A fireball from beyond lights up the night sky from southern Utah to Tucson California

A fireball from beyond lights up the night sky from southern Utah to Tucson California

ST. GEORGE- Scientists don’t officially say it was a meteor, but it was a meteor.

A still from doorbell camera video shows a meteor above the hurricane, Utah, October 25, 2022 | Photo by video courtesy of Sandy Lynne, St. George News

A ball of fire lit up the sky across the Cedar City area in Mesquite at 7:53 p.m. MDT Monday night. Captured on some doorbell cameras, the meteor could be seen brightening and apparently breaking up enough that many social media outlets said they believed the meteorite remnants must have landed in Milford.

Or Hurricane.

Or Bloomington.

Or Mesquite.

But the sightings weren’t limited to southern Utah. On social media, residents of Peoria, Arizona, Las Vegas and Rancho Mirage, California were also certain that an alien coin had landed in their neighborhood.

Phil Plait, known as “The Bad Astronomer” for his books and media appearances on the Discovery and National Geographic channels, told St. George News that it’s unlikely any part of the meteoroid ever made landfall and was roughly the size of one of the basketballs fired by the Utah Jazz on Monday night.

“I personally can’t gauge the size of the meteoroid from the videos or reports, but judging by the brightness, it wasn’t too big… less than a meter in diameter, that’s for sure. Basketball can be about right,” Plait said. “At this size, it would be rare for meteors to hit the ground. Most likely, it completely burned down.

As of Tuesday afternoon, the American Meteor Society had received 125 individual reports from Utah, Arizona, Nevada and California of a meteor sighting on its fireball report page. The northernmost report came from Nona, Utah, just south of Provo; the southernmost was Tucson, Arizona; and the westernmost was Calabasas, California in the Los Angeles area, where it was reported to have a “green glow” and “lots of flame”.

Local reports ranged from “very large and bright enough to light up the area outside” in Beaver to “having an audible noise” in Dixie and Sunset in St.
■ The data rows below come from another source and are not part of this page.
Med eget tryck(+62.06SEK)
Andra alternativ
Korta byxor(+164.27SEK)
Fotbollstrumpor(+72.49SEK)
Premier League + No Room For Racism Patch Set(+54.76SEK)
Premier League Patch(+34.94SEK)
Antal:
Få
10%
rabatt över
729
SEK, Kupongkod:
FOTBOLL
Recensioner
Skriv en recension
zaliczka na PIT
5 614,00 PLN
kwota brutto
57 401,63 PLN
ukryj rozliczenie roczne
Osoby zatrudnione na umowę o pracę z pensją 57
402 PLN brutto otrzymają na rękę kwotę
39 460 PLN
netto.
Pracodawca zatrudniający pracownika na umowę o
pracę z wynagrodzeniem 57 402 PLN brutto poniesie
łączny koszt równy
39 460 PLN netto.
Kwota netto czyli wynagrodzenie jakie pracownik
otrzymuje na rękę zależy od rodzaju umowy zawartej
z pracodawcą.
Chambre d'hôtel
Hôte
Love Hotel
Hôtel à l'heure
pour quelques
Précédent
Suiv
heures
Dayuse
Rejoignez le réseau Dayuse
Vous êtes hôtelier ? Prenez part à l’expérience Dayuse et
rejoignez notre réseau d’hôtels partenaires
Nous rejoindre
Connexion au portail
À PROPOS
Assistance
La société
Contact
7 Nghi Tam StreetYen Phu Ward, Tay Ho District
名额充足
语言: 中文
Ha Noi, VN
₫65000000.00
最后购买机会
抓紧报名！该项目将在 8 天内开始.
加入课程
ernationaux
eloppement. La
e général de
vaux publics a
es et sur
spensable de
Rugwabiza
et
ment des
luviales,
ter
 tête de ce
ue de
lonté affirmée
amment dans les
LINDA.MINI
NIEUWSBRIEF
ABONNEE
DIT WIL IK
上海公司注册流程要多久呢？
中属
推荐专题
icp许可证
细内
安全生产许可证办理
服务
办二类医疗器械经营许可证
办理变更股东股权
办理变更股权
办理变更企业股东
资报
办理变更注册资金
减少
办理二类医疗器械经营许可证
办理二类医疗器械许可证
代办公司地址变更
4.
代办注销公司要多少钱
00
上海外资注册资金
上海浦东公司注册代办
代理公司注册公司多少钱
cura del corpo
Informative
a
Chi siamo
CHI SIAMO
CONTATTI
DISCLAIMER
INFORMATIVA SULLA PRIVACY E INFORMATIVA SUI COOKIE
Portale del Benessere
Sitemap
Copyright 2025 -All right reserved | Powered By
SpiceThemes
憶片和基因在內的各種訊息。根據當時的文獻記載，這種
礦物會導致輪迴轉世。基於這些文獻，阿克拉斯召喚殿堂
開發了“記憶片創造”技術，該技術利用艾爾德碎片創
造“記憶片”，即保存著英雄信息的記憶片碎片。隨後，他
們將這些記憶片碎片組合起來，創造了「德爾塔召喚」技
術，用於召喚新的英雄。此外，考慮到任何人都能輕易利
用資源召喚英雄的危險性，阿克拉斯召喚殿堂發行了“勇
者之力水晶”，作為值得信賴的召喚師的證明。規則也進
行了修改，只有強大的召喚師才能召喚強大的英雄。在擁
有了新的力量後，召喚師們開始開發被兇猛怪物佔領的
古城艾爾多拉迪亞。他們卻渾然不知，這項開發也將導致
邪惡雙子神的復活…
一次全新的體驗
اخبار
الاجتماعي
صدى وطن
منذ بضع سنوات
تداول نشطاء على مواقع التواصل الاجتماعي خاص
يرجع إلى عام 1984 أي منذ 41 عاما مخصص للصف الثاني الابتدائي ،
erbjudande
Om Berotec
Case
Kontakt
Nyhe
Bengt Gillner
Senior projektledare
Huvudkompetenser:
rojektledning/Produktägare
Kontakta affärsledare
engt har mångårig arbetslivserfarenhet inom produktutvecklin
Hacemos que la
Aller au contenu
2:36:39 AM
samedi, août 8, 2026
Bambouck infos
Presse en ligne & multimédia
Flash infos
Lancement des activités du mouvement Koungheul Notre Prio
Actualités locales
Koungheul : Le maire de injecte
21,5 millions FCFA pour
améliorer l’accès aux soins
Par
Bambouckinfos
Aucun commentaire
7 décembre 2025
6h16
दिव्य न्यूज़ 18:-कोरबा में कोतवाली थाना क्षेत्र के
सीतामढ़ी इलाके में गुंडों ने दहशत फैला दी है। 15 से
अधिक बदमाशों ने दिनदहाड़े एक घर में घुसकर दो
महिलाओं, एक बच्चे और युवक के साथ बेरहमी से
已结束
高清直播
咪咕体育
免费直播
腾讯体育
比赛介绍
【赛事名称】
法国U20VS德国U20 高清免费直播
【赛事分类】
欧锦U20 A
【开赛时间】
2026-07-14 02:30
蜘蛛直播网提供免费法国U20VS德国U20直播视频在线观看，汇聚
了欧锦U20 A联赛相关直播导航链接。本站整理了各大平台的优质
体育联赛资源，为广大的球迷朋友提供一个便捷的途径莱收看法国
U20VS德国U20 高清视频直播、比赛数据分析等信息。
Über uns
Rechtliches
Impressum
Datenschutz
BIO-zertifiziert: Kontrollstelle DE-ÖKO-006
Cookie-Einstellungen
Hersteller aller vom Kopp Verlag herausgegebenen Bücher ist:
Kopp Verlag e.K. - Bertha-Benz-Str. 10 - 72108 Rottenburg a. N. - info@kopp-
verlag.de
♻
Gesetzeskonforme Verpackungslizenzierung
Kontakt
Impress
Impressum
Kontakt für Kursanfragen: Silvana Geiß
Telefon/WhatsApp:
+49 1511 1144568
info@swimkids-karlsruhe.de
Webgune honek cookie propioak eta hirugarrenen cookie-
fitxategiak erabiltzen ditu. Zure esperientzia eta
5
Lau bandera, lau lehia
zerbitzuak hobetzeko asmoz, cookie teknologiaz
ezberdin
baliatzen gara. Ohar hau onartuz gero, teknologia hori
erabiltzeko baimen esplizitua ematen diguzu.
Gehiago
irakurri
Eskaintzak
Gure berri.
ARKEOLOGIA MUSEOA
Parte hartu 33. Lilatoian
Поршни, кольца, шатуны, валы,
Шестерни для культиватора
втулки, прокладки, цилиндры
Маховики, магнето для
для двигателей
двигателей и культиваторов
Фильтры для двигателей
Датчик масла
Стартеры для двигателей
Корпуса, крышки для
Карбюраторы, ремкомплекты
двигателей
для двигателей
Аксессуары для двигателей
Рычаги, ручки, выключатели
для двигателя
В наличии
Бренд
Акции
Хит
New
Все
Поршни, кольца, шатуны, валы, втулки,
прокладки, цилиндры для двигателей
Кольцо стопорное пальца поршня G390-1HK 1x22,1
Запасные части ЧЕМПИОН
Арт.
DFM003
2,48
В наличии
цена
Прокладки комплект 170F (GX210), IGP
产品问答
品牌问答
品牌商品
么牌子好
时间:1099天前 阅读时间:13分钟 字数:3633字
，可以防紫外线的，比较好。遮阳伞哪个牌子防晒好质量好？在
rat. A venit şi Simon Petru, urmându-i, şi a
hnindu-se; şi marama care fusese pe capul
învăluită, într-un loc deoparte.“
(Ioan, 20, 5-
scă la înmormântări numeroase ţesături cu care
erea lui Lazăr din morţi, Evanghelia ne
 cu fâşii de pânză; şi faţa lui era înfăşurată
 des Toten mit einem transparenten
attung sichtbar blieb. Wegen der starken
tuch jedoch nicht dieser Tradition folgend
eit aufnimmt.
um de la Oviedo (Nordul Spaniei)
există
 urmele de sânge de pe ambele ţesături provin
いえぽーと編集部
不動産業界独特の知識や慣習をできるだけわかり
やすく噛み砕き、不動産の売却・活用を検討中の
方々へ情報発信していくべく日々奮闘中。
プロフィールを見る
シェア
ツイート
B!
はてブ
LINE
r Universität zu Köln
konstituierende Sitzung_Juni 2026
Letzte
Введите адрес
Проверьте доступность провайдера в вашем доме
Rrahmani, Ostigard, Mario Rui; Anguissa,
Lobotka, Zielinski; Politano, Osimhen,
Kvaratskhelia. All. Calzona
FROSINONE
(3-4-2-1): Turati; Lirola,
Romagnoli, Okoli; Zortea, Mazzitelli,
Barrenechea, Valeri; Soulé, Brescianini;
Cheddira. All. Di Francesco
George to one person in Mesquite wondering if it was of fireworks.

Map shows all reported sightings of a meteor on October 24, 2022 | Map courtesy of American Meteor Society, St. George News | Click to enlarge

Hurricane resident Sandy Lynne captured it on her home’s doorbell camera.

“I wish I could have seen it with our own eyes,” Lynne said.

In the video, the meteor can be seen from the porch, growing in brightness as it descends and lights up the street like lightning. It reaches its maximum brightness before appearing to break.

And Plait said the breakup was exactly what happened.

“Several videos show its brightness suddenly increasing multiple times for a short split second,” said Plait, who wrote about the process called “pancaking.” “These are likely due to the main piece breaking due to the pressure it puts on our atmosphere. This flattens the incoming rock.

“It causes it to break into smaller pieces, and the sudden increase in surface area due to the fact that there are now multiple pieces causes it to clear up very quickly. If you watch the video of the Chelyabinsk asteroid of 2013you can see the same thing even though this one was much smaller.

While the annual Orionid meteor shower peaked this weekend, Plait doesn’t believe Monday night’s meteor is related to this shower, which is made up of debris from Halley’s Comet.

“I doubt it’s an Orionid because they tend to be small,” Plait said, noting that Orionids are usually no bigger than the size of a pebble.

And there’s no reason to panic that the fireballs are about to become alarmingly prolific.

“There are roughly 100 tons of meteor debris burning in our atmosphere every day,” Plait said.

American Meteor Society astronomer Robert Lunsford, author of the book “Meteors and How to Observe Them,” told St. George News that the fireball occurred too early to be an Orionid, but that she may have been part of another meteor stream.

“It was more likely a member of the Taurid meteor shower, which is expected to produce an increased number of fireballs over the next two weeks,” Lunsford said. “Some call it a ‘swarm’ but it’s actually a larger than normal concentration of particles from Comet Encke that has been disrupted by Jupiter’s gravity.

“This disturbance causes this concentration to come closer to Earth every three or seven years. The last Tauride swarm dates back to 2015.”

Lunsford added that people who thought they saw the meteor hitting the ground were literally seeing things.

“Reaching earth is just an optical illusion because these fireballs decay while they’re still several miles high in the atmosphere,” he said. “Being made of cometary material, they are fragile and do not survive being immersed in the atmosphere.”